Looking away

What if the most valuable thing we could teach our children is how to look away? What if the most vital skill to teach ourselves in a desires-trained culture is to avoid the voices that exist to exploit our attention and prey on our insecurities? To learn to not see that which is designed to be inescapable.

We allow our mobile devices, our cell phones and tablets, to chirp and buzz and alert us to the point of eliminating our ability to sustain focus. I walk into a bar with even one flat screen on the wall and I see all eyes on the screen. I get into a cab and find myself instinctively looking at the perpetually-on-loop screen—and I hate myself for that instinct. These things are not cultural inevitabilities. They’re learned habits. They’re choices.

We’ve chosen to let our mobile devices vibrant when we receive an email or a text message. We’ve chosen to put televisions on every empty wall space. We give ourselves the devices that are eliminating our leisure time.
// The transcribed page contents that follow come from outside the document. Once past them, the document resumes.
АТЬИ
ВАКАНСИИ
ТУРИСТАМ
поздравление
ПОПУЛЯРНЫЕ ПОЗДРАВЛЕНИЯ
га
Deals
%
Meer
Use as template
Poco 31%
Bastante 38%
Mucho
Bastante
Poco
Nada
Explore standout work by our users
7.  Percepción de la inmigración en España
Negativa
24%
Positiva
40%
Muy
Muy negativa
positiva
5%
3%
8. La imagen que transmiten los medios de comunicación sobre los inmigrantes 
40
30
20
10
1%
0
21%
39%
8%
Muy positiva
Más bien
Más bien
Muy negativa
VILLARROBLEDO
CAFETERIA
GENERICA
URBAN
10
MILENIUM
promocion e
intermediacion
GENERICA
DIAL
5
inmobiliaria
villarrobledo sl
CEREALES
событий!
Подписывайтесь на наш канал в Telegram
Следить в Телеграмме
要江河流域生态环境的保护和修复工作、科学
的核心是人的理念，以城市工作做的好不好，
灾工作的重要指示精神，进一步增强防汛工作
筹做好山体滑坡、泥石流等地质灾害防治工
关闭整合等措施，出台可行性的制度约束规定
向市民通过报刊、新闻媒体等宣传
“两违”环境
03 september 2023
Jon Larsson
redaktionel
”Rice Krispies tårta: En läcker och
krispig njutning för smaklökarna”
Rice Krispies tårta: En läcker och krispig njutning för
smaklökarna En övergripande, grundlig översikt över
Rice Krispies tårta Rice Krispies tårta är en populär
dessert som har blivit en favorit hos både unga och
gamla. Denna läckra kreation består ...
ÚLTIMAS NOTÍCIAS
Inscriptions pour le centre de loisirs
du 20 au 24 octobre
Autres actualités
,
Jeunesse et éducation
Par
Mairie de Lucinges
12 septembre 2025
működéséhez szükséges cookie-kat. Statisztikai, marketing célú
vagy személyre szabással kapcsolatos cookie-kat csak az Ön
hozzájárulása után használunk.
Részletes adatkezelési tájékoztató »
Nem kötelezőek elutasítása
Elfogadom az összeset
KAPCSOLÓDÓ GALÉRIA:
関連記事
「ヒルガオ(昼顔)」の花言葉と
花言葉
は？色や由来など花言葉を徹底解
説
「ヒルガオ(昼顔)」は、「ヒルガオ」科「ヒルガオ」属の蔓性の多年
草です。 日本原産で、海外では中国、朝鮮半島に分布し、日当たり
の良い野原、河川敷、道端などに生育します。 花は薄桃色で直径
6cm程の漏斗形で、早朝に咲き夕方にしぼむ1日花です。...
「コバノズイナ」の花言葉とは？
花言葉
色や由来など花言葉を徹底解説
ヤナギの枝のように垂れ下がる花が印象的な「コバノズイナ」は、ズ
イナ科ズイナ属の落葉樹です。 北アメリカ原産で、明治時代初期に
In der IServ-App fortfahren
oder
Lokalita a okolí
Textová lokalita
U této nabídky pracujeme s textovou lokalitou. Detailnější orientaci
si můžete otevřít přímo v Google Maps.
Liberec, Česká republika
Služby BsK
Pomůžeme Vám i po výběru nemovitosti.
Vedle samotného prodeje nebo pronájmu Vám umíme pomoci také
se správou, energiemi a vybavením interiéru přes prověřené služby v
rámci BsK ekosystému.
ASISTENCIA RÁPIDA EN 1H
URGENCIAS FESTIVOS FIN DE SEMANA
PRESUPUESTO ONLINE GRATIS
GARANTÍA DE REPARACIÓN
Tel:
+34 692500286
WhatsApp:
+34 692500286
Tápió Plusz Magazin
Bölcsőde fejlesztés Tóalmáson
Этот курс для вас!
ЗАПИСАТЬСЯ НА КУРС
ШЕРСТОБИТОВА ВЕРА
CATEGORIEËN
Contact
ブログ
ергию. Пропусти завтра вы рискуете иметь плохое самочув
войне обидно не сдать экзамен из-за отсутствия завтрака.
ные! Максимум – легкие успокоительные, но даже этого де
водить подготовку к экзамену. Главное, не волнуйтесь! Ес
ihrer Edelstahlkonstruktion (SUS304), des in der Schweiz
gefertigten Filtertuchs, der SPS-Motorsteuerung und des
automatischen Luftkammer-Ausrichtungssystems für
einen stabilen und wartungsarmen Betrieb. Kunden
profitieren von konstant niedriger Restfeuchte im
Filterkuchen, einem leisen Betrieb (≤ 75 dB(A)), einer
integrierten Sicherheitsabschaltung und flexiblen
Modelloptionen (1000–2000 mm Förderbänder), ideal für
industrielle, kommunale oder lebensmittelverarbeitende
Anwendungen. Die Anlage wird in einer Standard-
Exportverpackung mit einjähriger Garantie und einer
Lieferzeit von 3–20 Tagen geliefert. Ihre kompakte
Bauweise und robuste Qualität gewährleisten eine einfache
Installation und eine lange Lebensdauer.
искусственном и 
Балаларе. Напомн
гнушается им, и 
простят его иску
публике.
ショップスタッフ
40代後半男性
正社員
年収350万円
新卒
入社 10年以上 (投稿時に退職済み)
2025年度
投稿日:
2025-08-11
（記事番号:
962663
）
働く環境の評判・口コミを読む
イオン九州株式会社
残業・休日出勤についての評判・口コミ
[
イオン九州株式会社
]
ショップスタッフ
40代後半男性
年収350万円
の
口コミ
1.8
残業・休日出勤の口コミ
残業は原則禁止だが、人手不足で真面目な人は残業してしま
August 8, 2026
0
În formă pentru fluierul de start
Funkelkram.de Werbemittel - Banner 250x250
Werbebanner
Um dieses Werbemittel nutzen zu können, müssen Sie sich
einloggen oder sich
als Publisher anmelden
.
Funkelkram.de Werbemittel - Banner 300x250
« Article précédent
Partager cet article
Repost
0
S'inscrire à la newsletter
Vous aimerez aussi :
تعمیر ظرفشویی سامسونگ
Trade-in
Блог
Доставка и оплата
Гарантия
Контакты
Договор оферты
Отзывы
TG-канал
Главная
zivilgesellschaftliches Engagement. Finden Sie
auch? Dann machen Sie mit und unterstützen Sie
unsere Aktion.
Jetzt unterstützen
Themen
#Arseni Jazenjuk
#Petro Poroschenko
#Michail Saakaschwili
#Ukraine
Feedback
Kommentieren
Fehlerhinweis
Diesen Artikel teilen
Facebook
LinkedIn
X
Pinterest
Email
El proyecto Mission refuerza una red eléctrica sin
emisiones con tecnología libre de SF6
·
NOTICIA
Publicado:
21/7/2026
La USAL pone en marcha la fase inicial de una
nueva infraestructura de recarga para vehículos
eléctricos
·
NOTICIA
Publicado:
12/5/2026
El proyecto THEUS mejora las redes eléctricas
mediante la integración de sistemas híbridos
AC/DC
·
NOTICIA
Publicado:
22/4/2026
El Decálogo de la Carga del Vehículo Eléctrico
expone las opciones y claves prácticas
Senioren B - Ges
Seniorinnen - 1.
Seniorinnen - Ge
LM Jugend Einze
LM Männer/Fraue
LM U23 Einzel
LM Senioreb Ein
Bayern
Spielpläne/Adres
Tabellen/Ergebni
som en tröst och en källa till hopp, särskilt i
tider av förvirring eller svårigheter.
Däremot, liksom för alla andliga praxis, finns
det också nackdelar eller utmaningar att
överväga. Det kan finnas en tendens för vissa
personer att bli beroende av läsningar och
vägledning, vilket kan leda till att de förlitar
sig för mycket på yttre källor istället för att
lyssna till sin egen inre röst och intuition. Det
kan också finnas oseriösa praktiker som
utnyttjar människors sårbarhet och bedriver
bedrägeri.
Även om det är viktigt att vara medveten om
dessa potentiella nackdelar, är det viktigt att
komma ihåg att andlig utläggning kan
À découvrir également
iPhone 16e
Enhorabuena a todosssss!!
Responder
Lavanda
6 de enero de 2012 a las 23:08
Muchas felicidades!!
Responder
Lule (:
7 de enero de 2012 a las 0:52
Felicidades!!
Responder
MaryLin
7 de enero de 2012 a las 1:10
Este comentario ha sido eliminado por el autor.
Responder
We can also choose to intentionally and systematically structure our interaction with devices and the media they convey.

Our devices have dramatically improved our lives by enabling information access on an unprecedented scale and at a profound ease. But there have been obvious and serious tradeoffs that we don’t seem to be addressing with as much enthusiasm.

“We must shift America from a needs to a desires culture, said Paul Mazur almost a century ago. “People must be trained to desire, to want new things, even before the old have been entirely consumed. … Man’s desires must overshadow his needs.” If we measure time as money, Mazur’s words ring in our ears. What most of our screens want when they call our attention is both of these things—they want our attention as a means to our time and money.

Where are we preserving the space for deep or uninterrupted thinking? For contemplation? For family? For leisure? For retreat? These aren’t simply important public goods. They’re also important personal goods.

We build communities so we can enjoy one another—not so we can merely transact with one another. The market, which screens often serve as access points to, is only one of the forms of important human exchange:

When the Stranger says: “What is the meaning of this city?
Do you huddle close together because you love each other?”
What will you answer? “We all dwell together
To make money from each other”? or “This is a community”?

Oh my soul, be prepared for the coming of the Stranger. —T.S. Eliot

Creating spaces free of screens will be one of the most important civic contributions of leaders in the coming decades. We can start with our homes, which should always be a refuge from the frenzy of the outside world.

The response to this call in the future might seem radical, but if it turns out to be radical, it will be a radicalism concerned with tradition—that is, the tradition of authentically free spaces.